▶ **Stored items from a collection**:
____

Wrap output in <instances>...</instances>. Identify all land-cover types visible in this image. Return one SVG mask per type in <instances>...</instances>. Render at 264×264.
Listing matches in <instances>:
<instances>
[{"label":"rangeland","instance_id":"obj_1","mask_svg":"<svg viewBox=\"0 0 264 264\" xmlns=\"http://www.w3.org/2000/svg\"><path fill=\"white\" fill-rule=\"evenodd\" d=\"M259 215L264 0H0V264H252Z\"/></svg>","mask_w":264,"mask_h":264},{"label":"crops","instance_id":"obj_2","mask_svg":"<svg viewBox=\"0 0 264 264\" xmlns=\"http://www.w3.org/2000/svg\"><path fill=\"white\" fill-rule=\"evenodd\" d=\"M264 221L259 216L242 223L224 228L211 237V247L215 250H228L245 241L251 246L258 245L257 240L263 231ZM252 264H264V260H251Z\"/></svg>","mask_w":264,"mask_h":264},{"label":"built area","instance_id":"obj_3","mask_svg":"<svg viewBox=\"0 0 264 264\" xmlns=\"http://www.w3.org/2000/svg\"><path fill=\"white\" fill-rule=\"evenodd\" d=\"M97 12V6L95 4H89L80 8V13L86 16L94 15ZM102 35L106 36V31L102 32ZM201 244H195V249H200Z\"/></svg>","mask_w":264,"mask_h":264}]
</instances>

____

Please filter the rows above, keeping each line that contains the string "instances". Case counts.

▶ **Result for this task**:
Wrap output in <instances>...</instances>. Identify all land-cover types visible in this image. Return one SVG mask per type in <instances>...</instances>. Render at 264×264.
Listing matches in <instances>:
<instances>
</instances>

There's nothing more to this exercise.